Japan’s hawkish Prime Minister, Shinzo Abe, kicked off his South-east Asian trip this week, his first since taking office, in a bid to reinforce Japan’s economic presence and strengthen security ties in the region amid an increasingly aggressive China.

Abe will be traveling to Thailand on Thursday from Vietnam before leaving for Indonesia on Friday as part of his three-country tour of the 10-member Association of Southeast Asian Nations to shore up alliances at a time when tensions with China over territorial disputes has escalated.

His visit to Vietnam is aimed at promoting cooperation between the two countries on various fields such as politics, national security, economics, trade and investment. It also coincides with the opening of the Year of Vietnam-Japan Friendship to celebrate the 40th anniversary of the establishment of diplomatic relations.
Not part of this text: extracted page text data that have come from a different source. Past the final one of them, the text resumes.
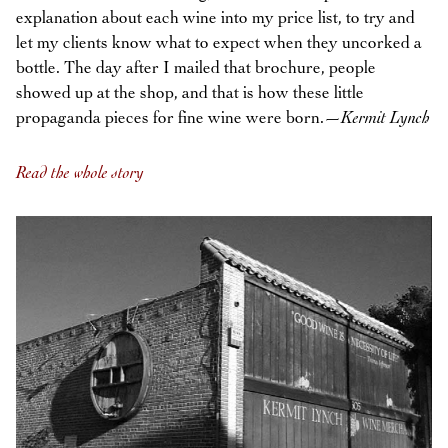
explanation about each wine into my price list, to try and
let my clients know what to expect when they uncorked a
bottle. The day after I mailed that brochure, people
showed up at the shop, and that is how these little
propaganda pieces for fine wine were born.—
Kermit Lynch
Read the whole story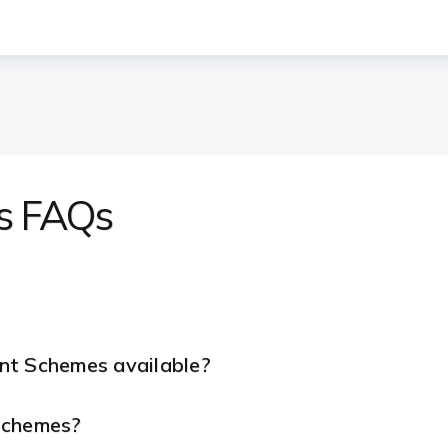
s FAQs
nt Schemes available?
 Schemes?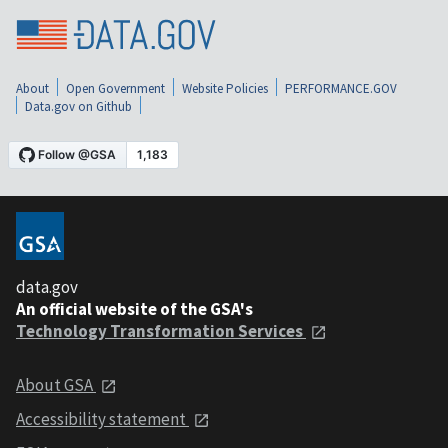
About
Open Government
Website Policies
PERFORMANCE.GOV
Data.gov on Github
data.gov
An official website of the GSA's
Technology Transformation Services
About GSA
Accessibility statement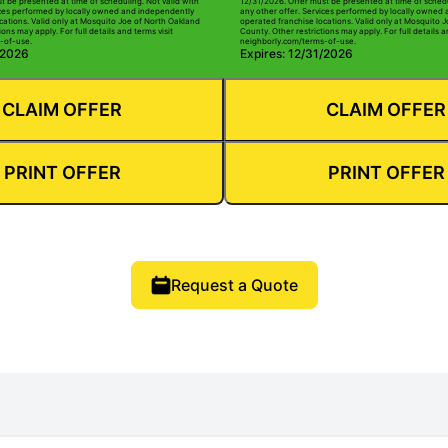
t be presented at time of scheduling. Not valid with
12/31/2026. Offer must be presented at time of schedu
ices performed by locally owned and independently
any other offer. Services performed by locally owned
cations. Valid only at Mosquito Joe of North Oakland
operated franchise locations. Valid only at Mosquito 
ions may apply. For full details and terms visit
County. Other restrictions may apply. For full details a
-of-use.
neighborly.com/terms-of-use.
/2026
Expires: 12/31/2026
CLAIM OFFER
CLAIM OFFER
PRINT OFFER
PRINT OFFER
Request a Quote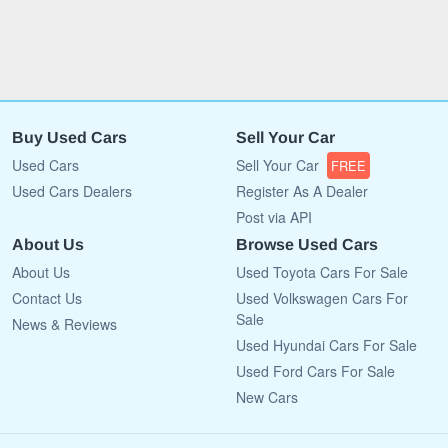
Buy Used Cars
Sell Your Car
Used Cars
Sell Your Car
FREE
Used Cars Dealers
Register As A Dealer
Post via API
About Us
Browse Used Cars
About Us
Used Toyota Cars For Sale
Contact Us
Used Volkswagen Cars For
Sale
News & Reviews
Used Hyundai Cars For Sale
Used Ford Cars For Sale
New Cars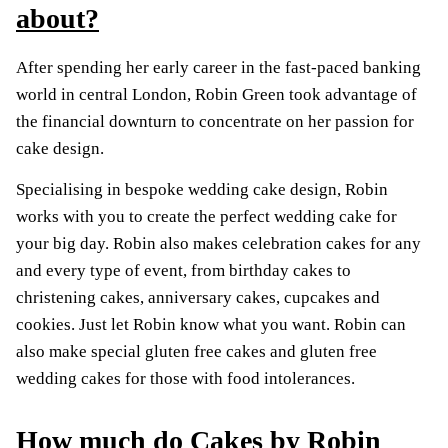
about?
After spending her early career in the fast-paced banking
world in central London, Robin Green took advantage of
the financial downturn to concentrate on her passion for
cake design.
Specialising in bespoke wedding cake design, Robin
works with you to create the perfect wedding cake for
your big day. Robin also makes celebration cakes for any
and every type of event, from birthday cakes to
christening cakes, anniversary cakes, cupcakes and
cookies. Just let Robin know what you want. Robin can
also make special gluten free cakes and gluten free
wedding cakes for those with food intolerances.
How much do Cakes by Robin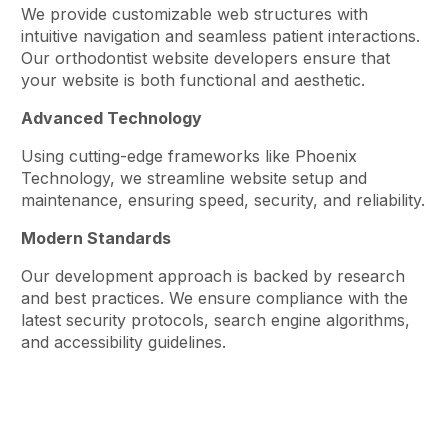
We provide customizable web structures with
intuitive navigation and seamless patient interactions.
Our orthodontist website developers ensure that
your website is both functional and aesthetic.
Advanced Technology
Using cutting-edge frameworks like Phoenix
Technology, we streamline website setup and
maintenance, ensuring speed, security, and reliability.
Modern Standards
Our development approach is backed by research
and best practices. We ensure compliance with the
latest security protocols, search engine algorithms,
and accessibility guidelines.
Abe will meet with Thai Prime Minister Yingluck Shinawatra in Bangkok to discuss a strategic alliance to boost economic, political, social and cultural ties. Abe is expected to ask Thailand to “play a constructive role in bringing about peaceful negotiations according to international laws” to the ensuing territorial dispute between ASEAN members and China. Japanese officials said Abe is also keen on strengthening economic ties through a master plan for flood prevention, according to the Wall Street Journal.

A senior official at the Japanese Embassy in Bangkok said Abe’s trip to the fast-growing region underlines Japan’s view that “relations with ASEAN are vital”.